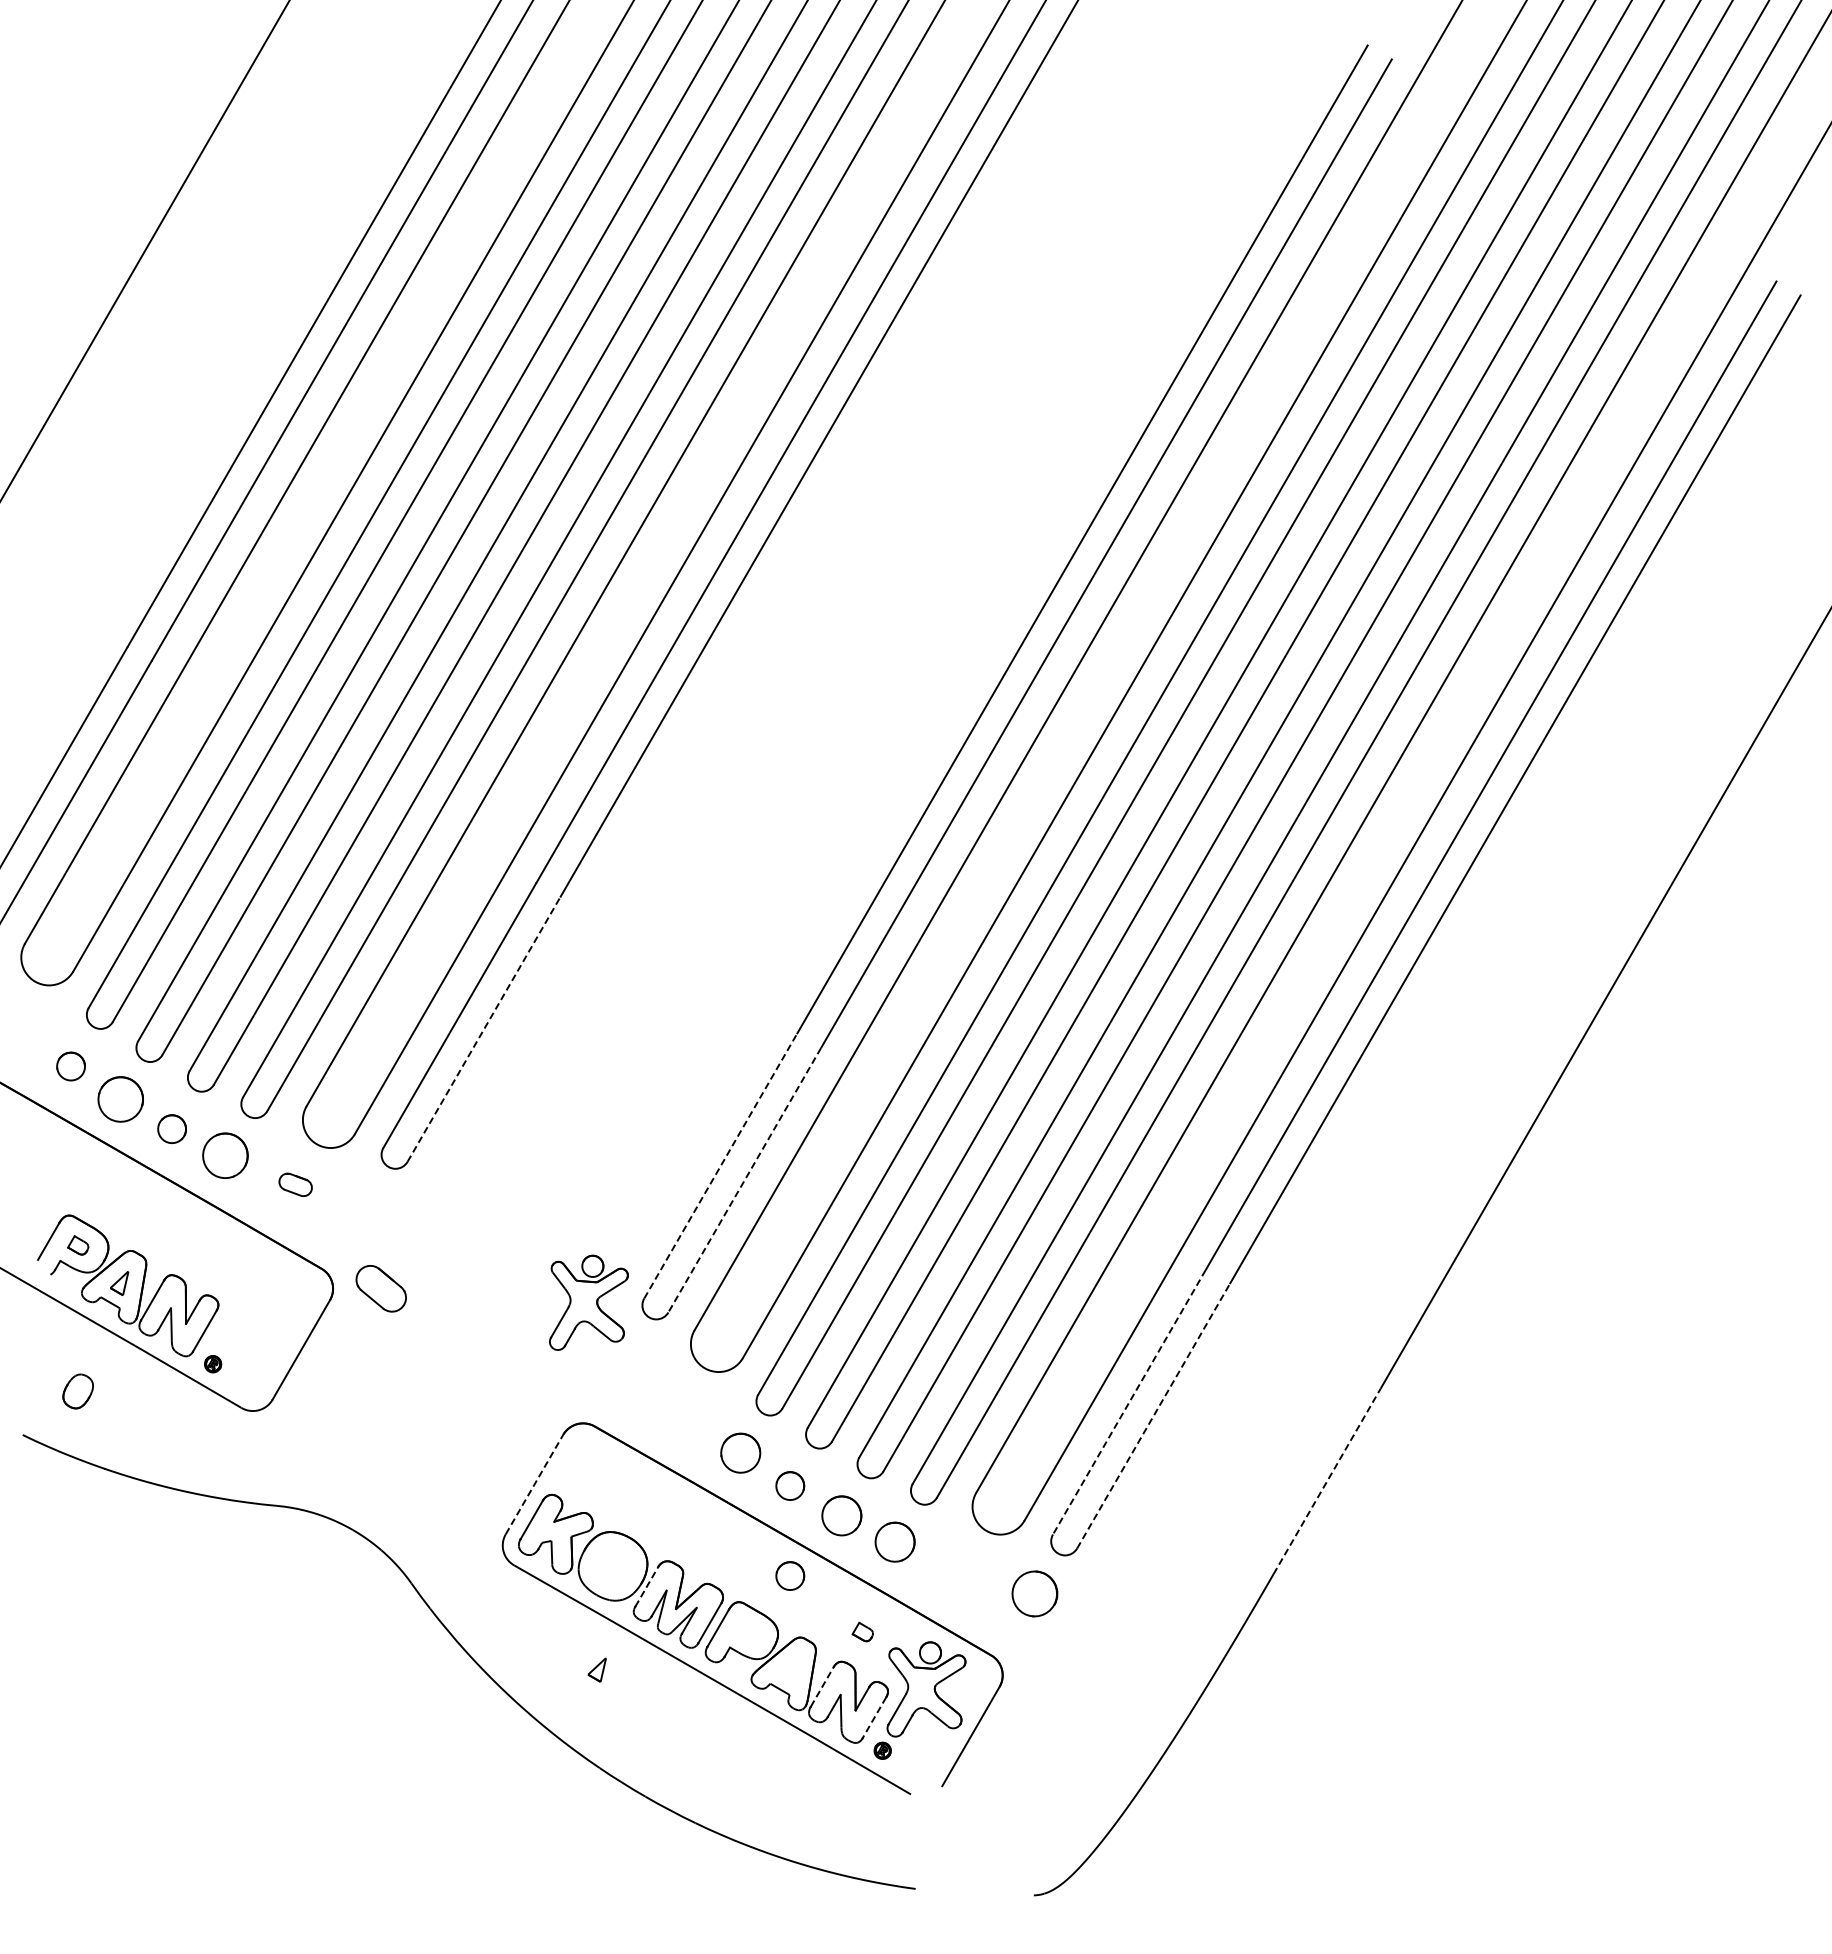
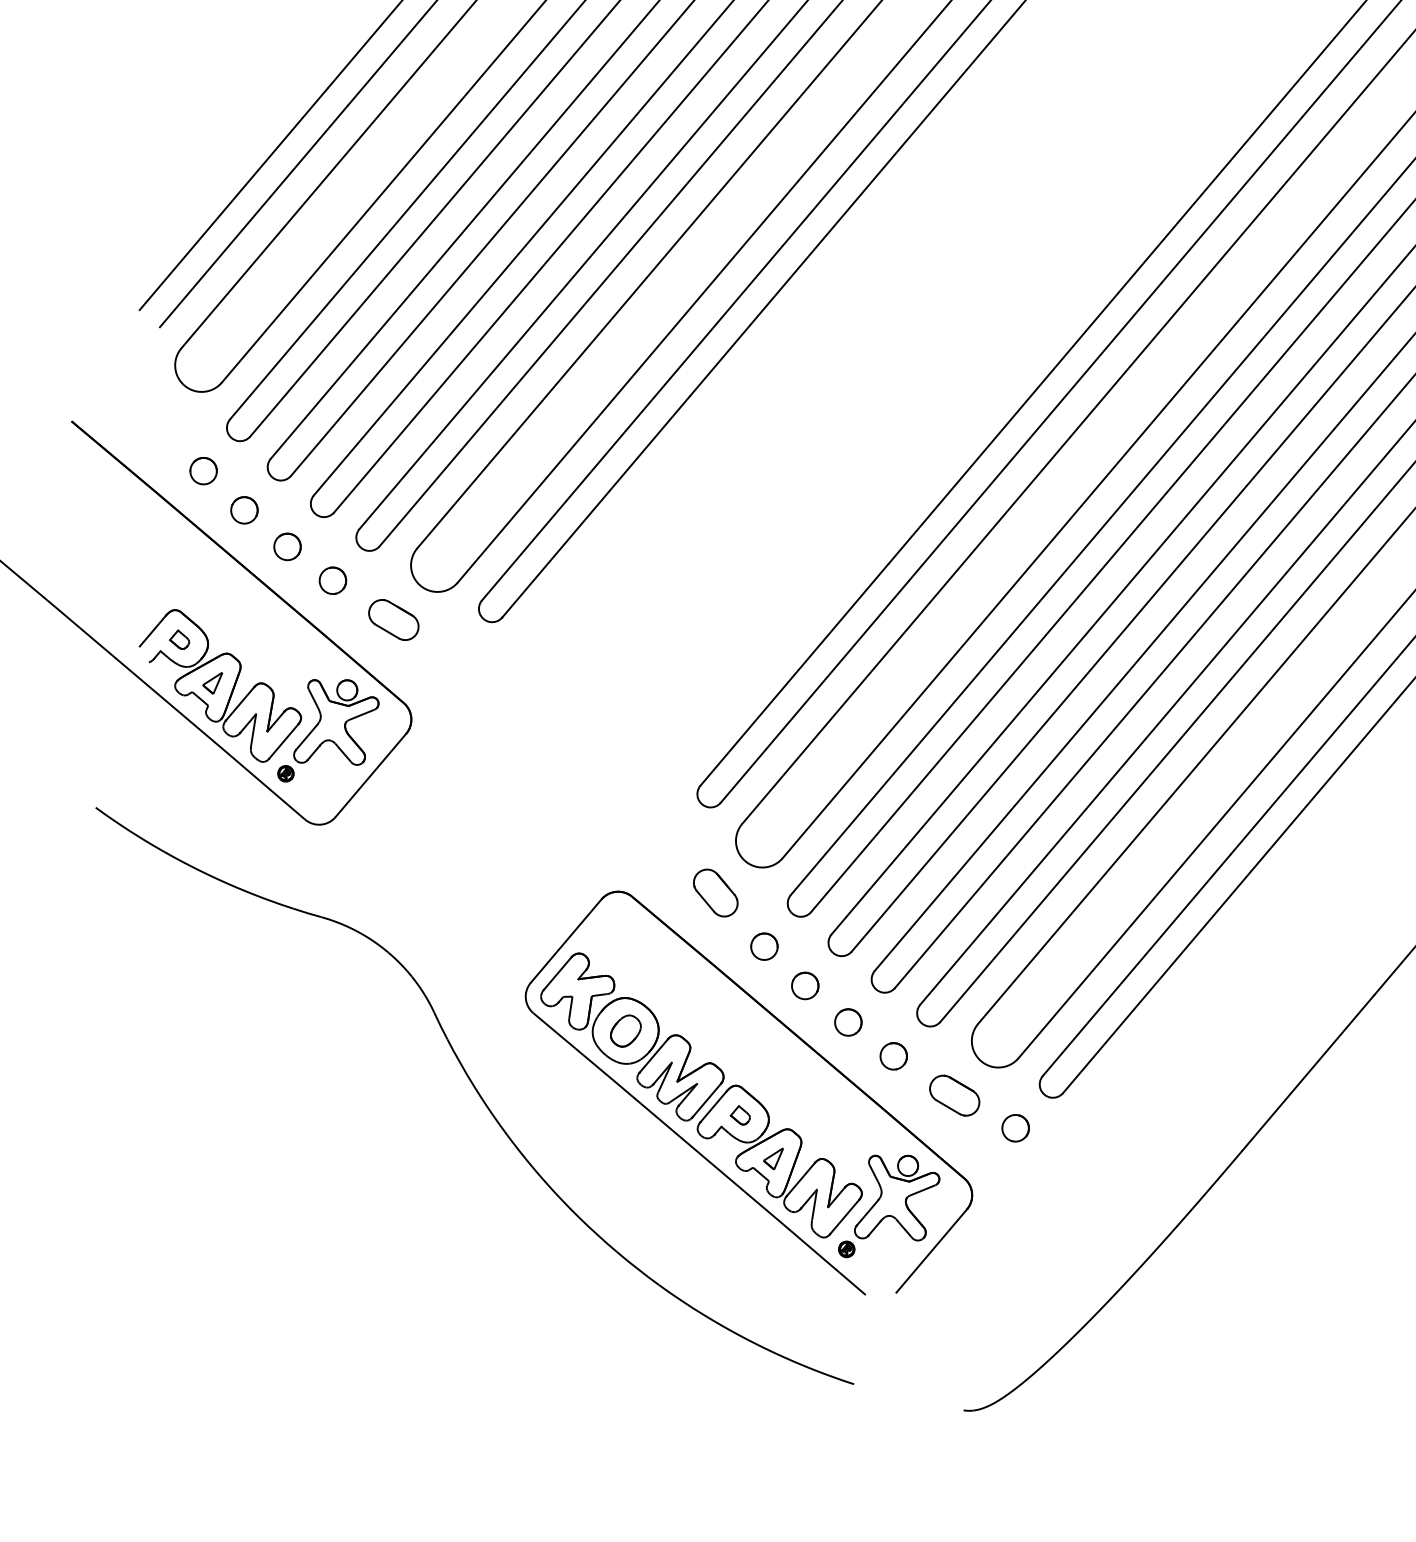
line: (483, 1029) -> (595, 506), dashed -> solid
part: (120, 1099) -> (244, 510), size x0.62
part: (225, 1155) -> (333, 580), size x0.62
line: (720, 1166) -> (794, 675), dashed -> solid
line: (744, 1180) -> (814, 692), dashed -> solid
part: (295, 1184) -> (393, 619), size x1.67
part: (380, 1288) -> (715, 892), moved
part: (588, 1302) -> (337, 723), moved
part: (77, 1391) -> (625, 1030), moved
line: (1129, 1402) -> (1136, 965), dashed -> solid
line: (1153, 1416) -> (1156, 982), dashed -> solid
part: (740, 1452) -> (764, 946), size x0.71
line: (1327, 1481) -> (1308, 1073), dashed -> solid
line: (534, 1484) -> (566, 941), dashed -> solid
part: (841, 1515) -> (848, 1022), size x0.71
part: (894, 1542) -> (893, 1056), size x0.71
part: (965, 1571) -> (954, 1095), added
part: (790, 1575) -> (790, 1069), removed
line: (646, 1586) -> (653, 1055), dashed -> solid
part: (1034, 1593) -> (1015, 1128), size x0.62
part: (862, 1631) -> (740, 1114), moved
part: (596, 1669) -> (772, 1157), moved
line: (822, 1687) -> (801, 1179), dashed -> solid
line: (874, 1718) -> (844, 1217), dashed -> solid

------------------------------------------------------------------------

:: REQUIREMENT ::
Your answer should be every line above that contains the word "solid".

:: TASK RESULT ::
line: (483, 1029) -> (595, 506), dashed -> solid
line: (720, 1166) -> (794, 675), dashed -> solid
line: (744, 1180) -> (814, 692), dashed -> solid
line: (1129, 1402) -> (1136, 965), dashed -> solid
line: (1153, 1416) -> (1156, 982), dashed -> solid
line: (1327, 1481) -> (1308, 1073), dashed -> solid
line: (534, 1484) -> (566, 941), dashed -> solid
line: (646, 1586) -> (653, 1055), dashed -> solid
line: (822, 1687) -> (801, 1179), dashed -> solid
line: (874, 1718) -> (844, 1217), dashed -> solid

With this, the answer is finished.